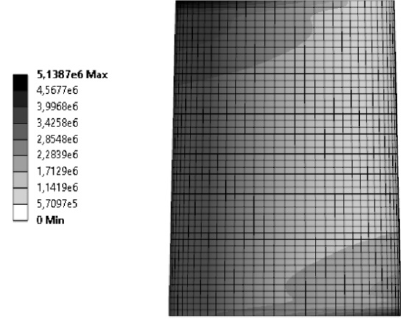
Figure 15. Pressure distribution (Pa) on the grout surface obtained from the static analysis.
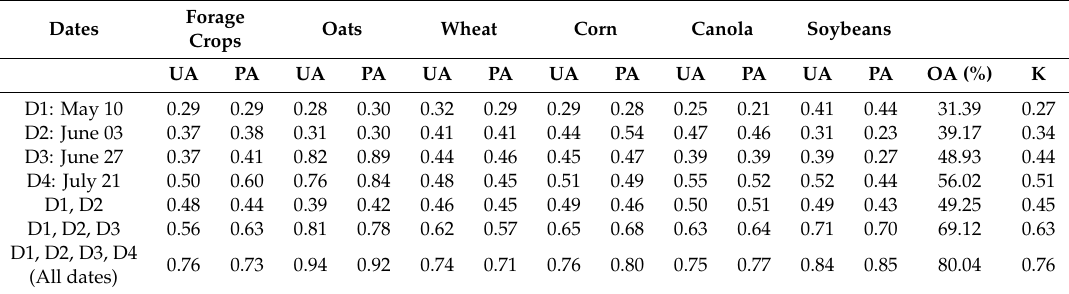
Table 4. Classification results obtained from intensity features of FP SAR data (see S4 in Table 3), using pixel-based RF classifications.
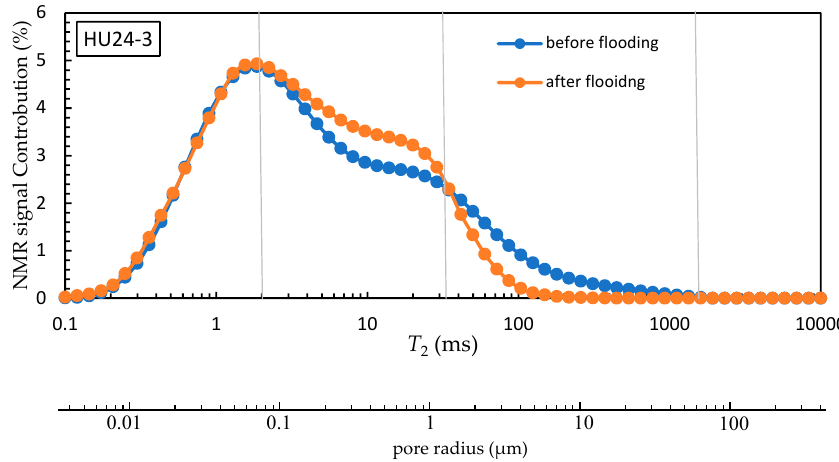
Figure 8. NMR T 2 spectrum of the core HU24-2 before and after the CO 2 -WAG flooding and the core HU24-3 before and after the CO 2 flooding. Table 7. Changes of pore size distribution in the cores HU24-2, HU24-3 after flooding.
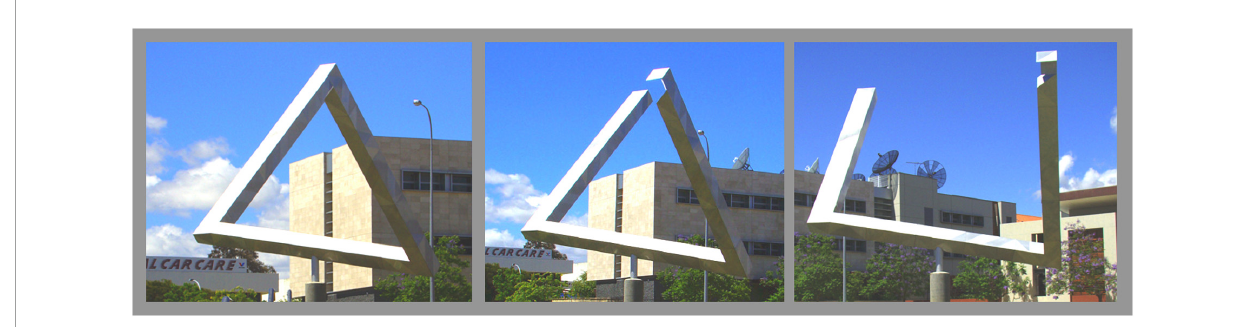
FIGURE8 A sculpture by Brian MacKay and Ahmad Abas in East Perth, Western Australia from three different viewpoints. In the left image, the structure looks like a Penrose triangle. One perceives an impossible structure, despite the existence of a real structure that yields the same retinal stimulation. This figure is based on pictures by Bjørn Christian Tørrissen (CC BY-SA 3.0).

## Task objective
Output the full material exactly as given, without its pictures.

## Task solution
Figure 15. Pressure distribution (Pa) on the grout surface obtained from the static analysis.
Table 4. Classification results obtained from intensity features of FP SAR data (see S4 in Table 3), using pixel-based RF classifications.
Figure 8. NMR T 2 spectrum of the core HU24-2 before and after the CO 2 -WAG flooding and the core HU24-3 before and after the CO 2 flooding. Table 7. Changes of pore size distribution in the cores HU24-2, HU24-3 after flooding.
FIGURE8 A sculpture by Brian MacKay and Ahmad Abas in East Perth, Western Australia from three different viewpoints. In the left image, the structure looks like a Penrose triangle. One perceives an impossible structure, despite the existence of a real structure that yields the same retinal stimulation. This figure is based on pictures by Bjørn Christian Tørrissen (CC BY-SA 3.0).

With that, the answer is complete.